The Black Church is not dead. Described by Harvard Professor Evelyn Brooks Higginbotham as a “counterpublic,” this constant but shifting American institution continues to inform the nation’s collective and competing understanding of religion’s role in addressing social justice. The growing number of African-American male clergy in support of marriage equality, for instance, is a reminder of the church’s political weight in matters of deep social concern.
The same can be said for the Black Church’s influence on popular culture. Chance the Rapper’s Coloring Book and Leela James’s A Change is Gonna Come hit albums are reminders of the Black Church’s role in shaping the cultural expressions of African-American life. Both artists draw upon African-American gospel music and the Black Church’s moral vocabulary of “somebodyness” in their lyrical and rhythmic narrations of hope, love, and despair. To be sure, the church’s presence in urban communities has been erased significantly over the last two decades as gentrification in places like Washington, D.C., and Philadelphia pushed out the working-class families the church once faithfully served. In spite of the economic and political shifts within historically African-American urban neighborhoods, the Black Church remains a cultural site for remembering the trauma of slavery, engaging political grievances, and giving flesh to what Michael Eric Dyson calls “black love.”
My characterization of the Black Church stands in contrast to recent essays and articles highlighting the visible absence of African-American clergy and churches from the Black Lives Matter (BLM) movement. This interest in the Black Church’s role in the BLM movement stems from a curious assumption within our society: that the Black Church is dead. I disagree. The Black Church, which is not a monolithic tradition, is not dead for at least two reasons. First, the argument assumes the physical erasure of black churches from urban neighborhoods has wiped out the church’s lingering moral vocabulary and political influence within the memory of millennials. Second, the death of the Black Church argument ignores the role of non-Christian religious traditions among African Americans and even within the Black Church. In other words, the Black Church has always been a complicated religious institution within the context of American Protestantism. From its conception, clergy weaved together religion and politics to create thick and thin versions of liberation theology that many white clergy found objectionable or theologically unsound. It, too, was a place, especially during the Civil Rights Movement, where African-American Muslims, Quakers, Universalists, and Humanists found a public space, a religious refuge, to reflect on the religious and political concerns of ordinary black folk, Christian and non-Christian alike. Malcolm X and Minster Louis Farrakhan are two examples of non-Christians who were welcomed into many black churches and invited to deliver major speeches standing behind Christian pulpits.
The BLM movement emerges from this African-American religious context and the Black Church stands as a cultural site or epistemic resource for the movement. The BLM movement inherits its call to “(re)build the Black Liberation movement” from the Black Church’s historical role in developing a theology of liberation based on social justice. I am not suggesting the founders of BLM turned to the church for assistance as they imagined their movement.
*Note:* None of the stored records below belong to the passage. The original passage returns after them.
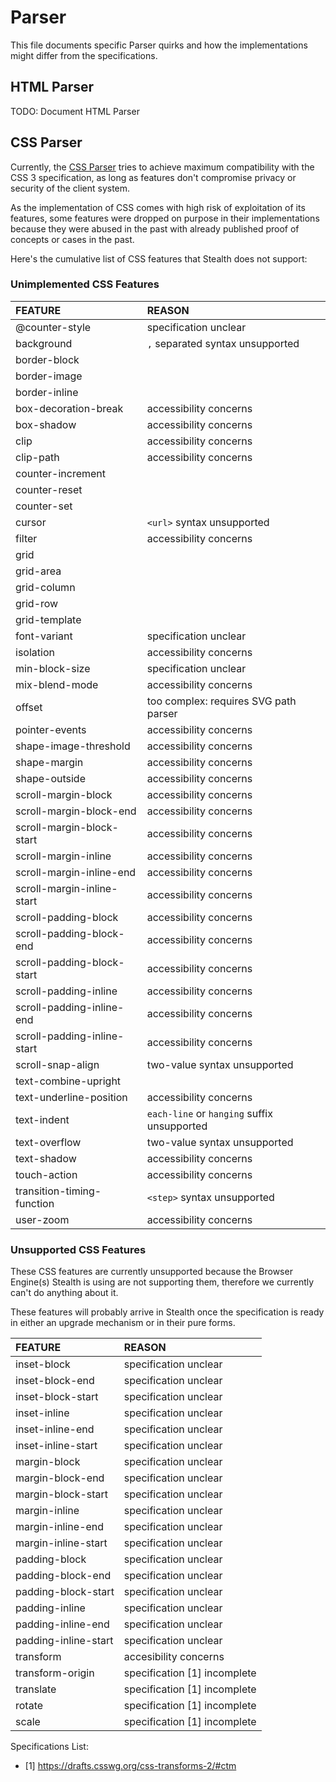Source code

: 
# Parser

This file documents specific Parser quirks and how the implementations might differ
from the specifications.


## HTML Parser

TODO: Document HTML Parser


## CSS Parser

Currently, the [CSS Parser](../../stealth/source/parser/CSS.mjs) tries to achieve
maximum compatibility with the CSS 3 specification, as long as features don't
compromise privacy or security of the client system.

As the implementation of CSS comes with high risk of exploitation of its features,
some features were dropped on purpose in their implementations because they were
abused in the past with already published proof of concepts or cases in the past.

Here's the cumulative list of CSS features that Stealth does not support:


### Unimplemented CSS Features

| FEATURE                     | REASON                                      |
|:--------------------------- |:------------------------------------------- |
| @counter-style              | specification unclear                       |
| background                  | `,` separated syntax unsupported            |
| border-block                |                                             |
| border-image                |                                             |
| border-inline               |                                             |
| box-decoration-break        | accessibility concerns                      |
| box-shadow                  | accessibility concerns                      |
| clip                        | accessibility concerns                      |
| clip-path                   | accessibility concerns                      |
| counter-increment           |                                             |
| counter-reset               |                                             |
| counter-set                 |                                             |
| cursor                      | `<url>` syntax unsupported                  |
| filter                      | accessibility concerns                      |
| grid                        |                                             |
| grid-area                   |                                             |
| grid-column                 |                                             |
| grid-row                    |                                             |
| grid-template               |                                             |
| font-variant                | specification unclear                       |
| isolation                   | accessibility concerns                      |
| min-block-size              | specification unclear                       |
| mix-blend-mode              | accessibility concerns                      |
| offset                      | too complex: requires SVG path parser       |
| pointer-events              | accessibility concerns                      |
| shape-image-threshold       | accessibility concerns                      |
| shape-margin                | accessibility concerns                      |
| shape-outside               | accessibility concerns                      |
| scroll-margin-block         | accessibility concerns                      |
| scroll-margin-block-end     | accessibility concerns                      |
| scroll-margin-block-start   | accessibility concerns                      |
| scroll-margin-inline        | accessibility concerns                      |
| scroll-margin-inline-end    | accessibility concerns                      |
| scroll-margin-inline-start  | accessibility concerns                      |
| scroll-padding-block        | accessibility concerns                      |
| scroll-padding-block-end    | accessibility concerns                      |
| scroll-padding-block-start  | accessibility concerns                      |
| scroll-padding-inline       | accessibility concerns                      |
| scroll-padding-inline-end   | accessibility concerns                      |
| scroll-padding-inline-start | accessibility concerns                      |
| scroll-snap-align           | two-value syntax unsupported                |
| text-combine-upright        |                                             |
| text-underline-position     | accessibility concerns                      |
| text-indent                 | `each-line` or `hanging` suffix unsupported |
| text-overflow               | two-value syntax unsupported                |
| text-shadow                 | accessibility concerns                      |
| touch-action                | accessibility concerns                      |
| transition-timing-function  | `<step>` syntax unsupported                 |
| user-zoom                   | accessibility concerns                      |


### Unsupported CSS Features

These CSS features are currently unsupported because the Browser Engine(s) Stealth
is using are not supporting them, therefore we currently can't do anything about it.

These features will probably arrive in Stealth once the specification is ready in
either an upgrade mechanism or in their pure forms.

| FEATURE                     | REASON                                      |
|:--------------------------- |:------------------------------------------- |
| inset-block                 | specification unclear                       |
| inset-block-end             | specification unclear                       |
| inset-block-start           | specification unclear                       |
| inset-inline                | specification unclear                       |
| inset-inline-end            | specification unclear                       |
| inset-inline-start          | specification unclear                       |
| margin-block                | specification unclear                       |
| margin-block-end            | specification unclear                       |
| margin-block-start          | specification unclear                       |
| margin-inline               | specification unclear                       |
| margin-inline-end           | specification unclear                       |
| margin-inline-start         | specification unclear                       |
| padding-block               | specification unclear                       |
| padding-block-end           | specification unclear                       |
| padding-block-start         | specification unclear                       |
| padding-inline              | specification unclear                       |
| padding-inline-end          | specification unclear                       |
| padding-inline-start        | specification unclear                       |
| transform                   | accesibility concerns                       |
| transform-origin            | specification [1] incomplete                |
| translate                   | specification [1] incomplete                |
| rotate                      | specification [1] incomplete                |
| scale                       | specification [1] incomplete                |

Specifications List:

- [1] https://drafts.csswg.org/css-transforms-2/#ctm

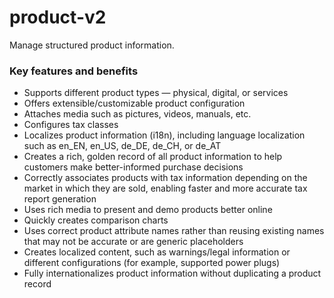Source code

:# product-v2

Manage structured product information.

### Key features and benefits
* Supports different product types — physical, digital, or services  
* Offers extensible/customizable product configuration  
* Attaches media such as pictures, videos, manuals, etc.  
* Configures tax classes  
* Localizes product information (i18n), including language localization such as en_EN, en_US, de_DE, de_CH, or de_AT  
* Creates a rich, golden record of all product information to help customers make better-informed purchase decisions  
* Correctly associates products with tax information depending on the market in which they are sold, enabling faster and more accurate tax report generation  
* Uses rich media to present and demo products better online  
* Quickly creates comparison charts  
* Uses correct product attribute names rather than reusing existing names that may not be accurate or are generic placeholders  
* Creates localized content, such as warnings/legal information or different configurations (for example, supported power plugs)  
* Fully internationalizes product information without duplicating a product record  
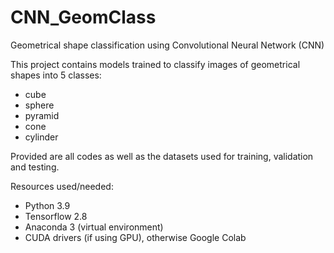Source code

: # CNN_GeomClass
Geometrical shape classification using Convolutional Neural Network (CNN)

This project contains models trained to classify images of geometrical shapes into 5 classes:
- cube
- sphere
- pyramid
- cone
- cylinder

Provided are all codes as well as the datasets used for training, validation and testing.

Resources used/needed:
 - Python 3.9
 - Tensorflow 2.8
 - Anaconda 3 (virtual environment)
 - CUDA drivers (if using GPU), otherwise Google Colab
However, the vocabulary and hermeneutical moves they employ resonate with the political vocabulary and ambitions of many progressive black churches. For instance, BLM’s political shift away from a rights-based political project to a movement based on liberation reflects a core component of the church’s legacy: Liberation does not always translate into the immediate acquisition of political rights, but it must be pursued without fear or trembling. Liberation in many churches was interwoven in what Albert Raboteau in Down at the Cross: Afro-American Spirituality calls the “perennial mystery” of black suffering. In this context, liberation is not an event but what one pursues to make sense of an anti-black society.
It’s more than fair to suggest that the church has not lived up to its ideals in relationship to women, and the gay, lesbian, and transgendered community. But the BLM movement, similar to the Black Power movement, is challenging the Black Church as well as its real and imaged communities to reexamine sexuality, gender, and class as it pushes the nation to overhaul the criminal justice system. In fact, the BLM movement is exposing a religious transformation within African-American life: the decentering of the Black Church. The Black Church as a cultural site plays an important role in shaping the moral vocabulary and cultural signs and symbols many African Americans retrieve as they imagine and pursue social justice, but the Black Church as an institution is clearly waning. To that end, the absence of the African-American clergy from the BLM movement does not translate into the death of the Black Church. Instead, the Black Church remains a counterpublic, a reference point in and through which many people define justice and what it means to be human. The BLM movement is a natural extension of the Black Church’s historical commitment to social transformation, liberation, and justice.